Di conseguenza, quanto meno fino alla pubblicazione del suddetto DPCM,
sussisterebbe l'obbligo di corredare con "idoneo avviso" qualsiasi
immissione in rete di una qualsiasi opera dell'ingegno. Considerato che un
sito è sempre e comunque composto di un numero spesso elevatissimo di
"opere dell'ingegno" (testi, disegni, contrassegni grafici,
fotografie, etc.), si potrebbe addirittura temere che il comma 1 imponga di
ripetere la pubblicazione dell'"idoneo contrassegno" per ogni
singola opera presente, anche non a fini commerciali, su ogni sito, anche
amatoriale, e persino ogni singola e-mail con allegati testi, immagini, brani
musicali o filmati, anche personali.
Anche volendo escludere l'ipotesi paradossale di riempire le pagine dei
siti italiani di tanti "idonei avvisi" quante sono le opere dell'ingegno,
l'obbligo generalizzato di pubblicazione dell'"idoneo avviso" da
parte di ogni privato italiano che pubblichi un sito con materiale di cui
detiene ogni diritto o invii una e-mail con allegati, appare inapplicabile e
ridicola, in particolare nel contesto sopranazionale di Internet.
Per evitare un transitorio ingestibile e "fughe in avanti" in sede
di elaborazione del DPCM di attuazione previsto dal comma 1, è indispensabile
che il legislatore chiarisca sin da subito le sue intenzioni escludendo tali
eventualità.
L'internet Italiana non può trovarsi tra capo e collo un avviso per ogni
e-mail, né un "avviso" per ogni link su una pagina.
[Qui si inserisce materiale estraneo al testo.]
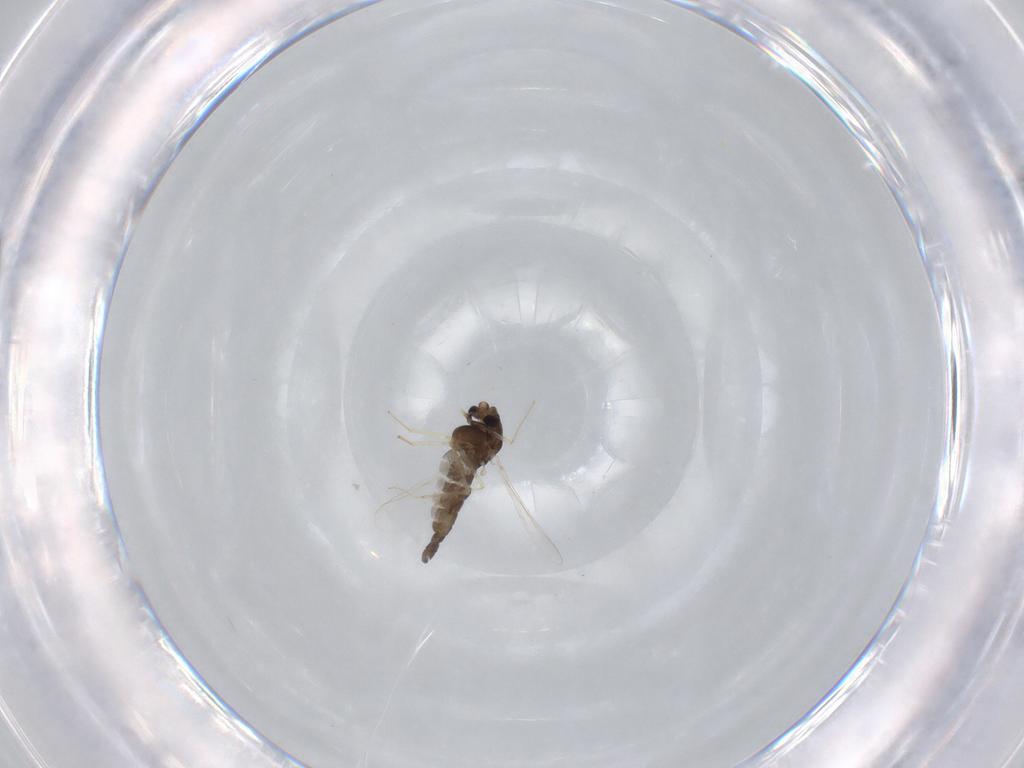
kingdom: Animalia
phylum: Arthropoda
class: Insecta
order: Diptera
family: Chironomidae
E' giusto
che le modalità tecniche di pubblicazione dell'"idoneo avviso"
siano concordate tra le categorie interessate, ma deve essere chiaro sin da
subito che l'introduzione dell'idoneo avviso circa l'assolvimento degli
obblighi derivanti dalla normativa sul diritto di autore deve essere limitata
alla distribuzione commerciale di opere dell'ingegno protette, che la
pubblicazione di tale avviso non comporterà al "prestatore di servizi
della società dell'informazione" ulteriori oneri (p.e. diritti SIAE), e
che l'obbligo può essere assolto anche mediante il rinvio ad una apposita
pagina.
Si consideri che esiste anche il problema dello shareware (e assimilati):
software i cui autori auspicano la più ampia diffusione possibile. Se
imponessimo dei vincoli alla "immissione in rete" di shareware,
freeware etc. produrremmo un serio danno ai loro autori.
Conclusioni
Se dovesse verificarsi l'ipotesi, che alla data odierna (28 aprile 2004)
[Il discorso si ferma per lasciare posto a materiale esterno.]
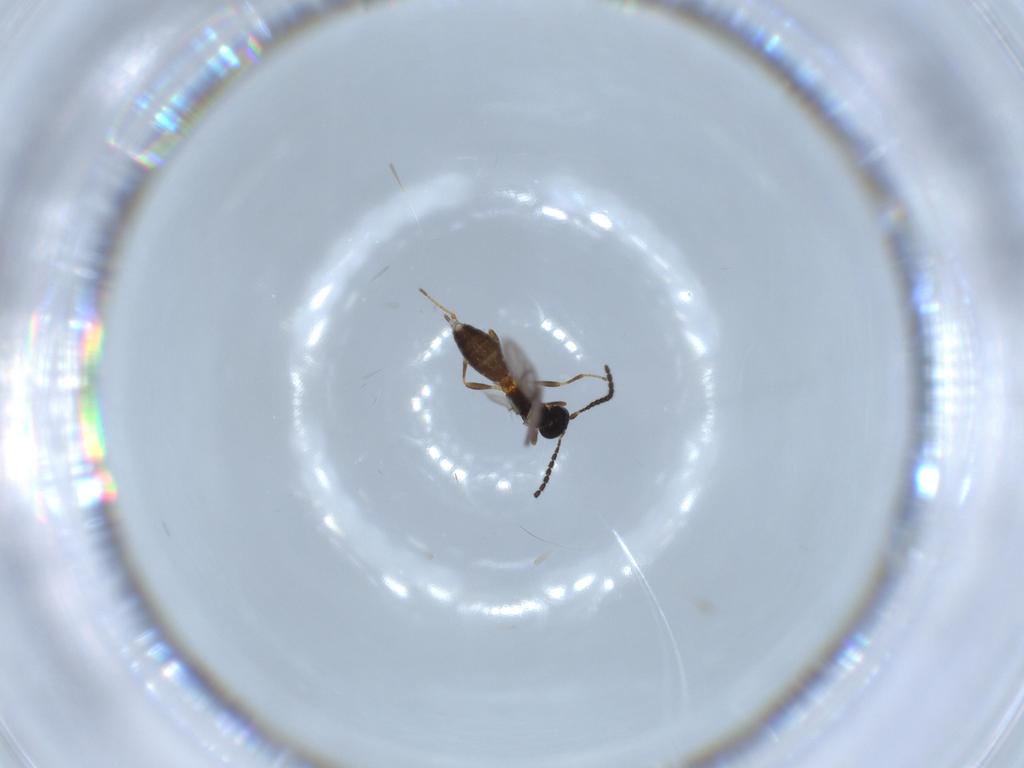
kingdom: Animalia
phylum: Arthropoda
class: Insecta
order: Hymenoptera
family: Braconidae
appare quanto mai probabile, di una approvazione senza ulteriori modifiche da
parte del Senato del disegno di legge, l'Internet italiana si troverebbe allo
sbando, con sanzioni penali a carico degli utenti fino a 4 anni di reclusione
(più multa e sanzioni accessorie); i gestori dei siti (commerciali, aziendali e
amatoriali) che, non vendendo opere dell'ingegno protette, non si riterranno
soggetti all'obbligo della pubblicazione dell'"idoneo avviso",
rischiano una sanzione amministrativa di 10.000 euro, cosi come gli utenti che
allegano un file (di cui magari detengono i diritti) ad una e-mail; la levy
sul software di masterizzazione colpirà pressoché tutti i sistemi operativi,
con un significativo impatto inflattivo.
Complimenti per la vessatorietà ("per trarne profitto"), l'inutilità
e l'effetto inflattivo (la levy sul software di masterizzazione), il
senso del ridicolo (la mancata restrizione dell'"idoneo avviso" alla
distribuzione via Internet di materiale protetto.